» DATA:
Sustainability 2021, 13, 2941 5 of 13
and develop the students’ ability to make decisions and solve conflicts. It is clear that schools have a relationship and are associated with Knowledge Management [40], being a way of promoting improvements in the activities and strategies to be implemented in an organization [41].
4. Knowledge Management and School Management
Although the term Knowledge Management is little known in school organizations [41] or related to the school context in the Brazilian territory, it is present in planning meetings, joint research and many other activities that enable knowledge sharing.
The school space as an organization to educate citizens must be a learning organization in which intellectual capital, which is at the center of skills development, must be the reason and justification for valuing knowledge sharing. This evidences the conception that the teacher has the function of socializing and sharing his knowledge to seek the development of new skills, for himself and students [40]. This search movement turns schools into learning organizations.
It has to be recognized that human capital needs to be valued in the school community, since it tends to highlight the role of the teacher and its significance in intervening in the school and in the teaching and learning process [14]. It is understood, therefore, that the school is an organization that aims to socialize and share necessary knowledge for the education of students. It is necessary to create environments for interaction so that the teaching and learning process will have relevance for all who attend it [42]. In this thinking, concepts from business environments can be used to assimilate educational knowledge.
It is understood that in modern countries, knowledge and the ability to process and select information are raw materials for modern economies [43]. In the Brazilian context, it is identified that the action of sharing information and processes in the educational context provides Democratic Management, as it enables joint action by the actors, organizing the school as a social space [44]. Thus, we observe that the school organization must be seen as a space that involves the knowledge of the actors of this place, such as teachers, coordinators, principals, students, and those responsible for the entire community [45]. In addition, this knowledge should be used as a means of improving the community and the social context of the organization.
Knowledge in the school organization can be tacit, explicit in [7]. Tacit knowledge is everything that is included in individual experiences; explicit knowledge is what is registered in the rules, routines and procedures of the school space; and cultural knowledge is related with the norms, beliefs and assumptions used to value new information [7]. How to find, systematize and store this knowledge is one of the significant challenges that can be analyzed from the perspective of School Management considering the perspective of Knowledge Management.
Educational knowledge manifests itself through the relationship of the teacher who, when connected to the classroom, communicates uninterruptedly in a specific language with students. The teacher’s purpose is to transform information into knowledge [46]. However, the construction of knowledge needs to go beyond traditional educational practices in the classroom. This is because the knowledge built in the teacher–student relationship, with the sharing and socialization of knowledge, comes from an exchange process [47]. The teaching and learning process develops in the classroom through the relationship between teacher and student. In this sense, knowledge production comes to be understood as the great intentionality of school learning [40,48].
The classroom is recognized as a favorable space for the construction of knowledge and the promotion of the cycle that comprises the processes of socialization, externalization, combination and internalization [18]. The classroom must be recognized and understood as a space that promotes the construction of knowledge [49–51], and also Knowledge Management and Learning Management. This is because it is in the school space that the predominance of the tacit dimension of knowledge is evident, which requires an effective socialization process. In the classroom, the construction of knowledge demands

» YOUR ASSIGNMENT: What do the lines of the material read, from the first through the line with "4. Knowledge Management and School Management"? Transcribe them exactly and stop there.

» THE ANSWER:
Sustainability 2021, 13, 2941 5 of 13
and develop the students’ ability to make decisions and solve conflicts. It is clear that schools have a relationship and are associated with Knowledge Management [40], being a way of promoting improvements in the activities and strategies to be implemented in an organization [41].
4. Knowledge Management and School Management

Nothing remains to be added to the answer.